Document extract:
◆ ◆ ◆ ◆ ◆

"Tom Spink" <ts****@gmail.comskrev i meddelandet
news:eZ**************@TK2MSFTNGP02.phx.gbl...
Hi Peter,
Actually, it probably should. All you're doing by applying a DefaultValue
attribute to a property is, well, apply an attribute to a property. The
property *still* needs to be initialised with a value, and it gets
initialised to the value automatically that you've provided via the
DefaultValue attribute.
The attribute in no way causes the framework to start assigning values to
variable, without an *actual* assignment statement... that would be crazy
talk!
I'm not sure I understand what you mean here, but I think we are saying the
same thing :-)
I never stated that the DefaultValue attribute initalizes my variables!
This is what I do:
long m_lMaxVal = Int32.MaxValue;
public long MaxValue
{
get{ return m_lMaxVal;}
set{if( value >= MinValue ){m_lMaxVal = value;}}
}
and then I use any of this in the __ClassDiagram Custom Attribute dialog__
(I'm not setting the attributes in the code):
DefaultValue(Int32.MaxValue)

◆ ◆ ◆ ◆ ◆

(Stored data)
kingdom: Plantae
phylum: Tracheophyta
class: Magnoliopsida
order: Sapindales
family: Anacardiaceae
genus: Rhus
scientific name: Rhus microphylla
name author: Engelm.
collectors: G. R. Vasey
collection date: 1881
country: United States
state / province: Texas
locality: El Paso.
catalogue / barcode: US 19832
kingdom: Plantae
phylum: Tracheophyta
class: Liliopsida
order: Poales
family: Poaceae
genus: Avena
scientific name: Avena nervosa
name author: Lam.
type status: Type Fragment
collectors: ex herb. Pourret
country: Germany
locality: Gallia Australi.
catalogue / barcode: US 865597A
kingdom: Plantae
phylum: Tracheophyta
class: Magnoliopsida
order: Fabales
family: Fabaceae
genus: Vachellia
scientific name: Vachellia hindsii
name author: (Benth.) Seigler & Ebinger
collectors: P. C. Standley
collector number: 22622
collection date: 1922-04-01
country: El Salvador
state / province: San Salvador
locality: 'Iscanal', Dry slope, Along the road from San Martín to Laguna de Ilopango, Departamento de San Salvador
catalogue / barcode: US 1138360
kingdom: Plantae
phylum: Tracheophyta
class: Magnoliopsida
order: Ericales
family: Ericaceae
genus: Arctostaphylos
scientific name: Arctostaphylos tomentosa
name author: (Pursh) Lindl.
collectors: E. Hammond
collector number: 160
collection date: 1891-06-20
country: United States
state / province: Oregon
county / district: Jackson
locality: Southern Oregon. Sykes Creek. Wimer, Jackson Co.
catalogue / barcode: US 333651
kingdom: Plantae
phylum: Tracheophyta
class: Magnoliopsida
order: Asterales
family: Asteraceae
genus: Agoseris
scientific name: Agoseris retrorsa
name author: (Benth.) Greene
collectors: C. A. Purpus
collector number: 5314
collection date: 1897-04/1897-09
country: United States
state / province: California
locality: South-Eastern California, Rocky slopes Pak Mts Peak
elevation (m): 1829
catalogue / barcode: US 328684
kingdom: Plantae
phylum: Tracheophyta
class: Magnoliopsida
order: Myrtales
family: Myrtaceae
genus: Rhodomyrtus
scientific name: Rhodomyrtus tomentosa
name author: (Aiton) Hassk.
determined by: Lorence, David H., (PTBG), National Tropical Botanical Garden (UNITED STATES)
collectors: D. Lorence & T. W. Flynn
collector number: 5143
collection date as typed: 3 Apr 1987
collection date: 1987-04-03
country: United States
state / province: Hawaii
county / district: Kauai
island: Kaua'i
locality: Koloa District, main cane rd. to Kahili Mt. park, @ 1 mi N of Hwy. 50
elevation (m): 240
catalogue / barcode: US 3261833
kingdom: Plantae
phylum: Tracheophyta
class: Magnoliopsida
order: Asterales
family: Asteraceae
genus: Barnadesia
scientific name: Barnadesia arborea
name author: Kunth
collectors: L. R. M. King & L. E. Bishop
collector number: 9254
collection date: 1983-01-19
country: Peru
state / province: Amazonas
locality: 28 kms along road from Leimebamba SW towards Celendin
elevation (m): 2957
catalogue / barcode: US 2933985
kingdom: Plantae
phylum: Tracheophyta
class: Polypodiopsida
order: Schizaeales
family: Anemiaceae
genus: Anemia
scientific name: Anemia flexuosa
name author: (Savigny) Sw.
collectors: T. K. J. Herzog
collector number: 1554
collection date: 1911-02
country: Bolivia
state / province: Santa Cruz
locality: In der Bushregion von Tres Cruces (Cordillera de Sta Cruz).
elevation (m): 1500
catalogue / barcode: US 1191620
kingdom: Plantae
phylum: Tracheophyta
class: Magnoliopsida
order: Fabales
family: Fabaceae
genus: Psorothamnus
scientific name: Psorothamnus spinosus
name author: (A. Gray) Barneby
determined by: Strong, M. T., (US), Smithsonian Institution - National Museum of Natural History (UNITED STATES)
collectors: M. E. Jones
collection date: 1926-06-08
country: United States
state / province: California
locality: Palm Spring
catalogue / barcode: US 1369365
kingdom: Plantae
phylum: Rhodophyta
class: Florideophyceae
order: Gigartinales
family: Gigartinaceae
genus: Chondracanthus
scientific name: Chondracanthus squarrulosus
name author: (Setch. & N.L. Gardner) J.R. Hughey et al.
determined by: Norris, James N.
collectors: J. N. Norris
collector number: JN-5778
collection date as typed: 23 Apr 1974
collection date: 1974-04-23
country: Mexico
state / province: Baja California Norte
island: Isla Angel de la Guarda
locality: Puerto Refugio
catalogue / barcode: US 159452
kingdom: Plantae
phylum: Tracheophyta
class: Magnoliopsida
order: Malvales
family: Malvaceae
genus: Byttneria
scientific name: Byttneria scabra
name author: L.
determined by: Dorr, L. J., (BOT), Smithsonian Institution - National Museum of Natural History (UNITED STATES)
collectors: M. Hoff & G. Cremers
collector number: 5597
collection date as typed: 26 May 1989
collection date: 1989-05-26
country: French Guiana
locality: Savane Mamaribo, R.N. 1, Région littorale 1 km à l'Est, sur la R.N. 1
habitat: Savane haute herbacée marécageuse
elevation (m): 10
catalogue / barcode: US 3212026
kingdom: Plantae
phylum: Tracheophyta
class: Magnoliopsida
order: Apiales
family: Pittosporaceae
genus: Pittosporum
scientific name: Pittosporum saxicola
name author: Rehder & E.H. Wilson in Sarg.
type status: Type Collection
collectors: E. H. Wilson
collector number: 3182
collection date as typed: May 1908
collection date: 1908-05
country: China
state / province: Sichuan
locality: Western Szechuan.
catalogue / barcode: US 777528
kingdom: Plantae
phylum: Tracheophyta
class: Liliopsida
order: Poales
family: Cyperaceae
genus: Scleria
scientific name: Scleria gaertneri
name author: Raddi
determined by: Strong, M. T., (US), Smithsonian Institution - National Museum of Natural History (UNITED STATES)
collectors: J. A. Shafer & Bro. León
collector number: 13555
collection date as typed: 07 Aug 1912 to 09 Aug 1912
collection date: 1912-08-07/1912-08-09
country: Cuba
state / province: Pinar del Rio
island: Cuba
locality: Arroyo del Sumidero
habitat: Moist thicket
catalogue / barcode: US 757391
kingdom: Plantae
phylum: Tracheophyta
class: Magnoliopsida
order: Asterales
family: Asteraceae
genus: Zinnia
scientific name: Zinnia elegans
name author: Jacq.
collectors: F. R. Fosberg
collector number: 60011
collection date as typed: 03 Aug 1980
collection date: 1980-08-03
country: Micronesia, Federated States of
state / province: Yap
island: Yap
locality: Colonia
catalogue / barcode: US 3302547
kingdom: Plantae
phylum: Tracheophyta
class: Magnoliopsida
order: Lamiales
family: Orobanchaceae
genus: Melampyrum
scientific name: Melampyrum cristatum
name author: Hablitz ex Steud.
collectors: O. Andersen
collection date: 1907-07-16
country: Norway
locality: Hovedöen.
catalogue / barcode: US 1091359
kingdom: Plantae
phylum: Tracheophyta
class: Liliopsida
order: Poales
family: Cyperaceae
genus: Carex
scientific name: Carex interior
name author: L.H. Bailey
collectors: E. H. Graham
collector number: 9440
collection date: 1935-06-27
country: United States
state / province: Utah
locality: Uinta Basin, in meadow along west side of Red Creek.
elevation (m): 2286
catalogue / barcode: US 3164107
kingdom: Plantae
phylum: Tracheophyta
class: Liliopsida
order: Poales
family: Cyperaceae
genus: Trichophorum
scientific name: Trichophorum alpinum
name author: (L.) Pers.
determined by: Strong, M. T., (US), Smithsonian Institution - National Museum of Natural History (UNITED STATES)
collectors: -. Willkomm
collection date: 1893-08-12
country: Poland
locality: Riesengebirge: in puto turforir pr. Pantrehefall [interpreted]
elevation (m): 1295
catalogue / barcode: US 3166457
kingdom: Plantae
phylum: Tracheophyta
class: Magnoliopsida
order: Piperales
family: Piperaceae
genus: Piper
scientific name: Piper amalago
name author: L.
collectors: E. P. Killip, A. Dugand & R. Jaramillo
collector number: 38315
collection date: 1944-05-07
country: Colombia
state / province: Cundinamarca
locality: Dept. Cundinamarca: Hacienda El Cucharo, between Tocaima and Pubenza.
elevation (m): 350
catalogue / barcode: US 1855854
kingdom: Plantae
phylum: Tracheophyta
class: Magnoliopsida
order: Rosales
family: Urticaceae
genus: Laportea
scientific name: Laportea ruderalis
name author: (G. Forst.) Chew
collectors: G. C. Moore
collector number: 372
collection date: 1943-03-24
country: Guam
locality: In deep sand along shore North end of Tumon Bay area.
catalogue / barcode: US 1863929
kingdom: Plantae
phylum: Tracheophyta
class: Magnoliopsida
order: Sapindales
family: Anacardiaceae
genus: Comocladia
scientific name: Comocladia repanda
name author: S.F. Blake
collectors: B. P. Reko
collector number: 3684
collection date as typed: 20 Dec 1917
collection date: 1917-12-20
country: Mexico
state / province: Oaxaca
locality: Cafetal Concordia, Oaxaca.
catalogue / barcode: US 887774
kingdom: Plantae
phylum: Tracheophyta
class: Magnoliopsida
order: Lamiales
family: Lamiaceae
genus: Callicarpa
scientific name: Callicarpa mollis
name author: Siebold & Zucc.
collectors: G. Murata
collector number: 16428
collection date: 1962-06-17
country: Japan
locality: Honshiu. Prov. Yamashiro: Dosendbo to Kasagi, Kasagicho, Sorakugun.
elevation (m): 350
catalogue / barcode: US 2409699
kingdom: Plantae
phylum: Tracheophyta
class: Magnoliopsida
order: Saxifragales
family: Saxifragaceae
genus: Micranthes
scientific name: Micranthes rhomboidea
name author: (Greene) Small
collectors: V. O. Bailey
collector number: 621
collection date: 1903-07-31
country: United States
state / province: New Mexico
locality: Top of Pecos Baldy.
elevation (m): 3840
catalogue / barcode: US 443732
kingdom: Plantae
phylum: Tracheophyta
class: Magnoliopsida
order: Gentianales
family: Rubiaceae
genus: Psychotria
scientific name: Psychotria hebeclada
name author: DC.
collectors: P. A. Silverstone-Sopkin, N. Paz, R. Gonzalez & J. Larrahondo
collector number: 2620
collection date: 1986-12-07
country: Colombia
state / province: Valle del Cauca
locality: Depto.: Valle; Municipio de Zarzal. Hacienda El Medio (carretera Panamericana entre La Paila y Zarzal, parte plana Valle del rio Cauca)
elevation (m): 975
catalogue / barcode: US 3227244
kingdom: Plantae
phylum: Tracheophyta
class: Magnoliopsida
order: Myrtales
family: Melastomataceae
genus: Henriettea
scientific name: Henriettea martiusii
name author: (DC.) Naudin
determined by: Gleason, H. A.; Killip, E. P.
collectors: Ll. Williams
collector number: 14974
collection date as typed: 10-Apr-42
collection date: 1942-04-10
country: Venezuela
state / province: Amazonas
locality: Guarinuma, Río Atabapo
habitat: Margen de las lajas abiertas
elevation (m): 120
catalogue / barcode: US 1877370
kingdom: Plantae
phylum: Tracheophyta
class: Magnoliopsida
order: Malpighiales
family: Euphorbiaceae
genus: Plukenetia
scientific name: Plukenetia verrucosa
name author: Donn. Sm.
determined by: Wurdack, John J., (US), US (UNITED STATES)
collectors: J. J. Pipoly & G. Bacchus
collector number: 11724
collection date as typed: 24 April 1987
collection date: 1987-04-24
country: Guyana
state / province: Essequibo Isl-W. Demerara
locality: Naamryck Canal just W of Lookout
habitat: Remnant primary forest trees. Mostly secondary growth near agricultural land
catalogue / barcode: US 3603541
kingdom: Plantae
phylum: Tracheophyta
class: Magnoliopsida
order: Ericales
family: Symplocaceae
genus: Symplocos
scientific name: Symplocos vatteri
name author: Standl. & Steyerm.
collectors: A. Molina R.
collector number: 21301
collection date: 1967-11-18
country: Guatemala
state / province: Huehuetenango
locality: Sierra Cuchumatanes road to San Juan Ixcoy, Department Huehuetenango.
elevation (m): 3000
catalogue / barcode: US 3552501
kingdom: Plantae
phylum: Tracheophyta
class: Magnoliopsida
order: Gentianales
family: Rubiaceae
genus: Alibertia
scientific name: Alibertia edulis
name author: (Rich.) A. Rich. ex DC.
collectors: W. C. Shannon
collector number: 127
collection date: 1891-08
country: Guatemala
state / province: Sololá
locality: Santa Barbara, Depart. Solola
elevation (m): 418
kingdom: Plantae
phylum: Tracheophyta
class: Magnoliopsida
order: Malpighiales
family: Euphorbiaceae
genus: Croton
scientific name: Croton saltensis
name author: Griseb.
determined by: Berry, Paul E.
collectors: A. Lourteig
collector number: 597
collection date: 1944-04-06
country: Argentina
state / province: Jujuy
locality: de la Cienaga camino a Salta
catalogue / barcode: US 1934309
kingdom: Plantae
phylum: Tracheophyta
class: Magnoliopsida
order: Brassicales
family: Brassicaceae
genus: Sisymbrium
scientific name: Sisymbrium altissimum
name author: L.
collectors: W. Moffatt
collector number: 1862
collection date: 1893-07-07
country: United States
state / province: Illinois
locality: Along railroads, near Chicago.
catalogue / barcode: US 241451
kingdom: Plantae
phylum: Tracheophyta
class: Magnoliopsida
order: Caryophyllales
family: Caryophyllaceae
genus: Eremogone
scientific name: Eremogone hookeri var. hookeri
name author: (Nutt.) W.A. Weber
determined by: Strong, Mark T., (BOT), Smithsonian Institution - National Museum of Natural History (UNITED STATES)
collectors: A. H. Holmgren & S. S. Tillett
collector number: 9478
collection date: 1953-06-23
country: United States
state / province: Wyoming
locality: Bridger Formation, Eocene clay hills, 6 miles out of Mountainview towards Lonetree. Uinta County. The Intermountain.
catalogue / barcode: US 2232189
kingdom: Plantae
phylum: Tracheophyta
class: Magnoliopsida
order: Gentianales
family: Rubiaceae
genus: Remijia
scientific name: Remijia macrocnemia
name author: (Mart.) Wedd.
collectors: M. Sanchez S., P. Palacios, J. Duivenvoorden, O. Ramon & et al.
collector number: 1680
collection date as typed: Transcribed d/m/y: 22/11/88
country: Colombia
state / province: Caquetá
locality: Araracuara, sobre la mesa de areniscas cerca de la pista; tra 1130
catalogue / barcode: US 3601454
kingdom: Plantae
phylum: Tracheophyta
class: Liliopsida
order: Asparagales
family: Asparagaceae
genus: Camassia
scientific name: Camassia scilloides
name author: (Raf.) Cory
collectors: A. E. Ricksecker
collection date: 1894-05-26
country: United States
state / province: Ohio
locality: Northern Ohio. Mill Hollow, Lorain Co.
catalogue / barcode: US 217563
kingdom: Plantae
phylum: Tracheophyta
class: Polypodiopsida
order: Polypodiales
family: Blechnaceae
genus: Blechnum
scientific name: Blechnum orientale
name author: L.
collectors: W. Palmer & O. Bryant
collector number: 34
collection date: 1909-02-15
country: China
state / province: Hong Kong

◆ ◆ ◆ ◆ ◆

Explore the material:
• 1. Answer these questions from the newsgroup post about the DefaultValue attribute, one line each:
(a) Whose message is being quoted and replied to?
(b) To what value is m_lMaxVal initialized in the code shown?
(c) In which dialog does the writer say the attributes are set?
• 2. Resume the newsgroup post about the DefaultValue attribute after its final line, keeping the same topic and tone.
The listing has no connection to the newsgroup post about the DefaultValue attribute.

Solved problems:
• 1.
(a) Tom Spink
(b) Int32.MaxValue
(c) The ClassDiagram Custom Attribute dialog

• 2.
DefaultValue("Int32.MaxValue")
DefaultValue("long", "Int32.MaxValue")
DefaultValue("int", "Int32.MaxValue")
(the same thing applies for a simple property/variable of type bool)
bool m_bTest = false;
public bool ATest
{
get{return m_bTest;}
set{m_bTest=value;}
}
DefaultValue(true)
** THIS IS THE PROBLEM **
But the value is written to InitializeComponent anyway:
this.textBoxNumeric2.MaxValue = ((long)(2147483647));
This is an extract from msdn docs (the link given previously in this post):
"Code generators can use the default values also to determine whether code
should be generated for the member."
So atleast one of the ideas with the DefaultValue attribute is to prevent
code beeing generated in the InitalizeComponent function.
The confusing part here is what arguments the DefaultValue attribute takes,
as it seems it is able to take one or two arguments. This is not documented
as far as I know, or I have not been looking in the right place.